Task instructions – Everything from the line containing "realizada el" through the final line of the listing below should be given again, word for word, and nothing else.

####

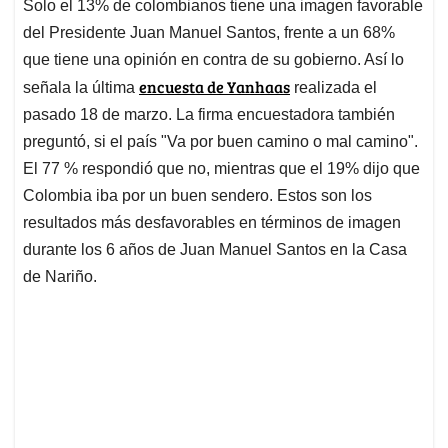
Solo el 13% de colombianos tiene una imagen favorable
s
b
e
l
a
del Presidente Juan Manuel Santos, frente a un 68%
A
o
d
d
p
o
I
s
que tiene una opinión en contra de su gobierno. Así lo
p
k
n
encuesta de Yanhaas
señala la última
realizada el
pasado 18 de marzo. La firma encuestadora también
preguntó, si el país "Va por buen camino o mal camino".
El 77 % respondió que no, mientras que el 19% dijo que
Colombia iba por un buen sendero. Estos son los
resultados más desfavorables en términos de imagen
durante los 6 años de Juan Manuel Santos en la Casa
de Nariño.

####

Answer section –
realizada el
pasado 18 de marzo. La firma encuestadora también
preguntó, si el país "Va por buen camino o mal camino".
El 77 % respondió que no, mientras que el 19% dijo que
Colombia iba por un buen sendero. Estos son los
resultados más desfavorables en términos de imagen
durante los 6 años de Juan Manuel Santos en la Casa
de Nariño.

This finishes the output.